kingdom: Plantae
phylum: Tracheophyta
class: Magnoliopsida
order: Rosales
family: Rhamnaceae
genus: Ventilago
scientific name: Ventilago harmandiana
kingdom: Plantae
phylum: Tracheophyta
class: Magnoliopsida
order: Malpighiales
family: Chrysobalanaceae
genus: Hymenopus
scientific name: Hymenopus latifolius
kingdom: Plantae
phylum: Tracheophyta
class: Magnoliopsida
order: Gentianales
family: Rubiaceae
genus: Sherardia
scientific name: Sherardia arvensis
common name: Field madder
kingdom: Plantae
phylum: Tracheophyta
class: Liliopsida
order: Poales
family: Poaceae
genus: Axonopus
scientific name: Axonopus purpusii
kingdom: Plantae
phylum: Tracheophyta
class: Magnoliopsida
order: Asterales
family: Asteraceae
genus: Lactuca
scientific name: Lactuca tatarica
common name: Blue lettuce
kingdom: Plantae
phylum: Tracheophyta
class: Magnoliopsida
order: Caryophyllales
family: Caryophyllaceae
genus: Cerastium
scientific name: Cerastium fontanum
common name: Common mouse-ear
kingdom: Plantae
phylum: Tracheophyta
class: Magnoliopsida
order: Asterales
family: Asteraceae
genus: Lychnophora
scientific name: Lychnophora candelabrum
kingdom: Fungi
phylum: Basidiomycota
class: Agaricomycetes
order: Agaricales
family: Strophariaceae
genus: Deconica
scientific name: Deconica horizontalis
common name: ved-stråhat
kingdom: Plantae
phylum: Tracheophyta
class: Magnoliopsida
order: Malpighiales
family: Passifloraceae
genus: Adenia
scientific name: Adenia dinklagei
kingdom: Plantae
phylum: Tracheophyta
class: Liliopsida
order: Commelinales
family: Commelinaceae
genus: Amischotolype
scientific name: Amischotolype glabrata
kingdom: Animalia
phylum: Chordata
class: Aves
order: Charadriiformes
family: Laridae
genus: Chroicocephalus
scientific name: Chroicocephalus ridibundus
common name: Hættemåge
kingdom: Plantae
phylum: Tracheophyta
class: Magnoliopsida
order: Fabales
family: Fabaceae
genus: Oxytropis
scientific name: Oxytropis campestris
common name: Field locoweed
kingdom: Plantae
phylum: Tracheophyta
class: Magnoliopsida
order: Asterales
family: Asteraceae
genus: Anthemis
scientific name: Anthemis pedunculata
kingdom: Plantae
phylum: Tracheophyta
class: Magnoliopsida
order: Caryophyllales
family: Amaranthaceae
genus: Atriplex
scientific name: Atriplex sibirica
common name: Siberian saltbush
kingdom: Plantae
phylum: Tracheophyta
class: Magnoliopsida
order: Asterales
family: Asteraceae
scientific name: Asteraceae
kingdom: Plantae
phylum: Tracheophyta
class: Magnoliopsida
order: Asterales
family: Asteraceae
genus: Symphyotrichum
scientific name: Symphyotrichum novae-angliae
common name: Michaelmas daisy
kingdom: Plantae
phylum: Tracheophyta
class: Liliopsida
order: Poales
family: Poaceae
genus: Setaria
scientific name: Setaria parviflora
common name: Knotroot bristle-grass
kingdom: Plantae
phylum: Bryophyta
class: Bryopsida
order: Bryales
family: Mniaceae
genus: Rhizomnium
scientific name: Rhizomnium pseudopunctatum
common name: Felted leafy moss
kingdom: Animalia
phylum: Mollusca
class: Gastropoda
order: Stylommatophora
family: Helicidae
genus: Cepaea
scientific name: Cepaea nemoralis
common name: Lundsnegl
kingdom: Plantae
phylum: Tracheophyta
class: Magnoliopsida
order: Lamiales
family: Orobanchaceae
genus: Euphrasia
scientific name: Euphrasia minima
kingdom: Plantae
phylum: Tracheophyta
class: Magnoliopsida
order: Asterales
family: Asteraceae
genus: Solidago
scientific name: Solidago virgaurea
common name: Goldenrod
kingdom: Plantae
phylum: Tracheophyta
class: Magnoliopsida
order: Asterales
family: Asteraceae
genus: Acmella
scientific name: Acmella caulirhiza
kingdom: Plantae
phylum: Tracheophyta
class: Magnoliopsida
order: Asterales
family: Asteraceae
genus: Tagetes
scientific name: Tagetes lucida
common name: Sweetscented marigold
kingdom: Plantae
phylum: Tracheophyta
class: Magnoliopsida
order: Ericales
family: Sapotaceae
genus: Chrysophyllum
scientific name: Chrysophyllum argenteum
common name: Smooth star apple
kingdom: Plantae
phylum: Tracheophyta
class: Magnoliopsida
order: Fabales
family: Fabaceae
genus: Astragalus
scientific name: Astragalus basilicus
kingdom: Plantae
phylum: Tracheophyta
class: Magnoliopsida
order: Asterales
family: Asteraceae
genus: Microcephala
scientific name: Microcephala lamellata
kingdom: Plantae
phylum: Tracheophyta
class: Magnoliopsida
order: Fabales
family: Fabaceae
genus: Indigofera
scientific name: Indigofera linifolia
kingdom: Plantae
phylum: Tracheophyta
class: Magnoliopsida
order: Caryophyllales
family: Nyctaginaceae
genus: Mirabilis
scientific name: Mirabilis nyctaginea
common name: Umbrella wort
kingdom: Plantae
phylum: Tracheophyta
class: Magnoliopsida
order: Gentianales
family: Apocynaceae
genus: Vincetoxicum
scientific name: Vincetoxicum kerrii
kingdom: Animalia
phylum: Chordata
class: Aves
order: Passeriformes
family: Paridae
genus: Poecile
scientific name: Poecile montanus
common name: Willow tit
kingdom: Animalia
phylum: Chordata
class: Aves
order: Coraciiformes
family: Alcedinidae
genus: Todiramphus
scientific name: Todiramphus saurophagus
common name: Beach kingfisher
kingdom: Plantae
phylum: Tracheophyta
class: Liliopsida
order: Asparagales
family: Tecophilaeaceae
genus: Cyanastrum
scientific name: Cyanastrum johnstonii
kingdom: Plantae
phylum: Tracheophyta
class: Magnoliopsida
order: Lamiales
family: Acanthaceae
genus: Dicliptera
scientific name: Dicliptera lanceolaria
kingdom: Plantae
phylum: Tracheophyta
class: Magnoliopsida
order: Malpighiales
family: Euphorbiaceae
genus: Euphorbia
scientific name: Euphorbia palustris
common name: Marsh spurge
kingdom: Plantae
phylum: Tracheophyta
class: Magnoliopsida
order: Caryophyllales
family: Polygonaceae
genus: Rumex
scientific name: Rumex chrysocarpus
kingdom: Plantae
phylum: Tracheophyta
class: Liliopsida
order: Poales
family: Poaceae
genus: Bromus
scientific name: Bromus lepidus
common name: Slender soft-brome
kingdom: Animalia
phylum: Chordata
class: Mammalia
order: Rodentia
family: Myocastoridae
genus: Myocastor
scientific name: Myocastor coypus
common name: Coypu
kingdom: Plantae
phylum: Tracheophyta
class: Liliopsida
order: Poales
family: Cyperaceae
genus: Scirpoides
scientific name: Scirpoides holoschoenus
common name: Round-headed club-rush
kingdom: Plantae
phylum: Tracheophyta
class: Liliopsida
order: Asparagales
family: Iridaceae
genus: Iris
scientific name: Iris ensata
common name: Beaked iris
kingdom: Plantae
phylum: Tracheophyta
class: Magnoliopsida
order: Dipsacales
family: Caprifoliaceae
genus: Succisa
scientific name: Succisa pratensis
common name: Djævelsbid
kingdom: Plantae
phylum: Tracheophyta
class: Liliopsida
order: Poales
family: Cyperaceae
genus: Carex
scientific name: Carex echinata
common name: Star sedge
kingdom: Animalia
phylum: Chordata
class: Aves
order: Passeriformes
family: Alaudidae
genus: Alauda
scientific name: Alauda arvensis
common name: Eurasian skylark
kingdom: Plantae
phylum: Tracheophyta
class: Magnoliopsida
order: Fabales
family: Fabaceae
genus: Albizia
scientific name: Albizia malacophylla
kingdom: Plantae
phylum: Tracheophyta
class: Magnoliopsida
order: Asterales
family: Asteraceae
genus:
......
▸ TASK:
Copy everything from the line containing "family: Rubiaceae" down to the line containing "scientific name: Deconica horizontalis", changing "scientific name" to "species" throughout and leaving all else unchanged.

▸ SOLUTION:
family: Rubiaceae
genus: Sherardia
species: Sherardia arvensis
common name: Field madder
kingdom: Plantae
phylum: Tracheophyta
class: Liliopsida
order: Poales
family: Poaceae
genus: Axonopus
species: Axonopus purpusii
kingdom: Plantae
phylum: Tracheophyta
class: Magnoliopsida
order: Asterales
family: Asteraceae
genus: Lactuca
species: Lactuca tatarica
common name: Blue lettuce
kingdom: Plantae
phylum: Tracheophyta
class: Magnoliopsida
order: Caryophyllales
family: Caryophyllaceae
genus: Cerastium
species: Cerastium fontanum
common name: Common mouse-ear
kingdom: Plantae
phylum: Tracheophyta
class: Magnoliopsida
order: Asterales
family: Asteraceae
genus: Lychnophora
species: Lychnophora candelabrum
kingdom: Fungi
phylum: Basidiomycota
class: Agaricomycetes
order: Agaricales
family: Strophariaceae
genus: Deconica
species: Deconica horizontalis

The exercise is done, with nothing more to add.